Totdat gisteravond de voetensteun, die met die touwtjes en tie wraps, naar beneden donderde. Daardoor sleepte hij of over de grond, of moest ik de kantelfunctie ervan zover omhoog doen dat ik meer een bulldozer dan een rolstoelgebruiker leek.
Dus vanmorgen… (insert hier alle eerdere verhalen over de telefoontjes met het callcenter). Nee, er kon vandaag geen monteur komen. Nee, écht niet. Pas toen ik voor de vierde keer zei dat ik op deze manier gewoon letterlijk de deur niet uit kan, kon er heel misschien toch een monteur komen, al wist ze niet hoe laat. Geeft niet, ik kon toch geen kant op dus thuis was ik sowieso wel. En er kwam een monteur, zowaar. Die ook zijn ogen optrok bij de aanblik van deze Opel. Die zuchtend wat draadjes opnieuw vastzette. Die ook opmerkte ‘dat ze wel lekker snel zijn met de Balder’. Tsja, ook die kennen we inmiddels. ‘Je hebt het niet van mij, maar…’ Ook de monteurs zijn niet altijd even blij met hun werkgever, dat is wel duidelijk.
En nu is het wachten op morgen. Op woensdag. Op donderdag. Wachten op de terugkeer van mijn Baldertje en ondertussen keihard duimen dat hij eindelijk echt gemaakt kan worden, zodat ik als de wiedeweerga kan overstappen naar een andere leverancier. Heel hard duimen dat er geen dingen meer besteld hoeven te worden, zodat we weer zes of zeven weken verder zijn. En duimen dat alle partijen die zich hier inmiddels ook mee bezig houden -politiek, gemeente en pers- meer bereiken dan ik heb bereikt de afgelopen weken.

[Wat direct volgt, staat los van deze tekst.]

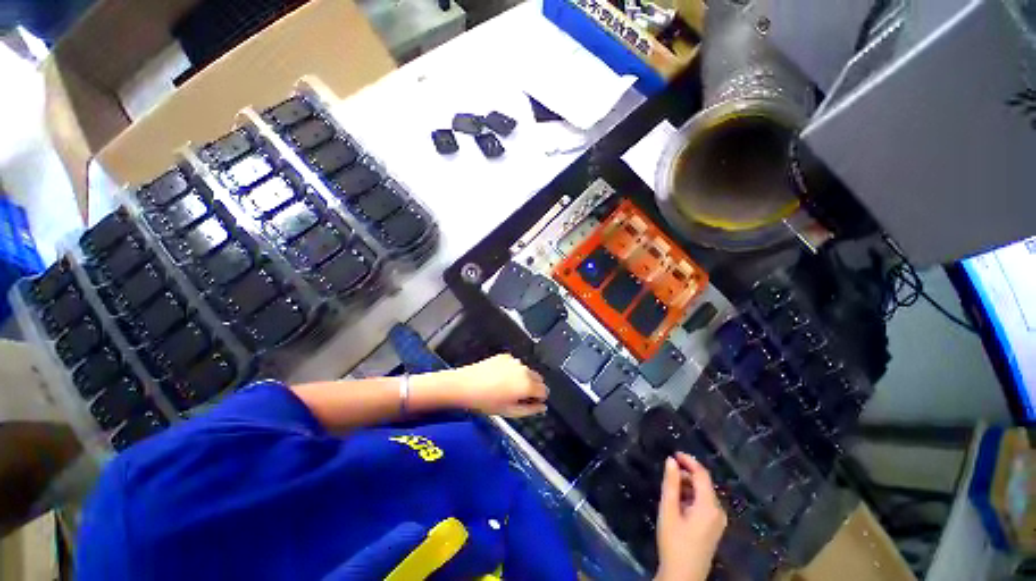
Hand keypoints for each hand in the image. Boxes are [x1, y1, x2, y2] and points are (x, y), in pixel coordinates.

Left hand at [447, 354, 547, 417]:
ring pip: (526, 371)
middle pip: (538, 378)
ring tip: (506, 387)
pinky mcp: (505, 356)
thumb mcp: (509, 412)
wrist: (465, 385)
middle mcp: (524, 369)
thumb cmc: (486, 402)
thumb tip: (542, 407)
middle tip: (519, 396)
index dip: (540, 398)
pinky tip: (499, 377)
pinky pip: (515, 364)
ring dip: (523, 378)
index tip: (531, 403)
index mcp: (527, 385)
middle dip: (533, 387)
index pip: (544, 390)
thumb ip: (530, 410)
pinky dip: (513, 370)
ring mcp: (515, 361)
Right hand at [655, 453, 727, 580]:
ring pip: (704, 494)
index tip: (673, 453)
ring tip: (670, 488)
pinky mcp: (714, 528)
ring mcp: (718, 521)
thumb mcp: (668, 509)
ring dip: (688, 486)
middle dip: (686, 474)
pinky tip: (678, 502)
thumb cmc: (674, 541)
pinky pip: (705, 504)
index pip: (702, 474)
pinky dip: (692, 497)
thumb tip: (671, 460)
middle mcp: (718, 511)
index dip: (689, 460)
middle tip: (668, 472)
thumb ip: (671, 483)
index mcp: (709, 506)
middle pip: (704, 484)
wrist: (683, 576)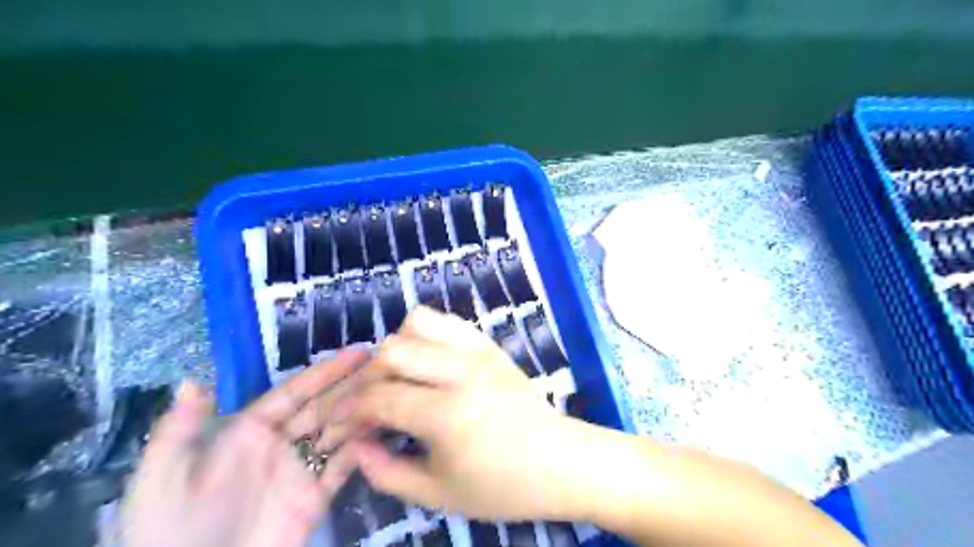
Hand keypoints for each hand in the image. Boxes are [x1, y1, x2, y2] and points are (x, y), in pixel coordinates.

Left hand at [120, 350, 364, 545]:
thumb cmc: (171, 532)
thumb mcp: (160, 480)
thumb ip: (178, 431)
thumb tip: (193, 381)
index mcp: (249, 431)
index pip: (295, 392)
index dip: (326, 371)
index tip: (358, 352)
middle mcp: (280, 444)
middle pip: (324, 406)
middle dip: (353, 384)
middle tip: (386, 365)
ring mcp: (300, 470)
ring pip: (339, 431)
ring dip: (363, 411)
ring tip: (392, 390)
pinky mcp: (315, 498)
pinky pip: (344, 466)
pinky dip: (363, 448)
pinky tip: (383, 429)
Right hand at [339, 308, 580, 520]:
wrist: (561, 461)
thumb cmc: (504, 486)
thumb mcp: (440, 494)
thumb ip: (387, 472)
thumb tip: (355, 445)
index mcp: (447, 413)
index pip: (380, 397)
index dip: (351, 410)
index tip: (340, 423)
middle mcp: (460, 371)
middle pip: (392, 351)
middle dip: (368, 377)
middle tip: (368, 403)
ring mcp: (478, 351)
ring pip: (418, 323)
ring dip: (397, 348)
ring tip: (399, 378)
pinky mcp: (490, 344)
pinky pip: (448, 321)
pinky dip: (426, 334)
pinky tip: (427, 362)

Ik duim heel hard dat het voor mij klaar is, aan het eind van deze week. Maar ik duim een beetje harder voor een fatsoenlijke, structurele oplossing voor dit probleem. Niet alleen voor mezelf, maar vooral ook voor iedereen die niet zo volhardend, goedgebekt of principieel is als ik. Voor iedereen kortom, waarvan de gemeente beweert “dat er geen andere klachten zijn”, maar die tegen dezelfde betonnen muren oplopen als ik. En waarvan de gemeente kan beweren dat ze niet bestaan, maar waarvan ik inmiddels als schamele troost weet dat ik zeker niet de enige ben.
Duimen dus. U bent van harte uitgenodigd om mee te doen.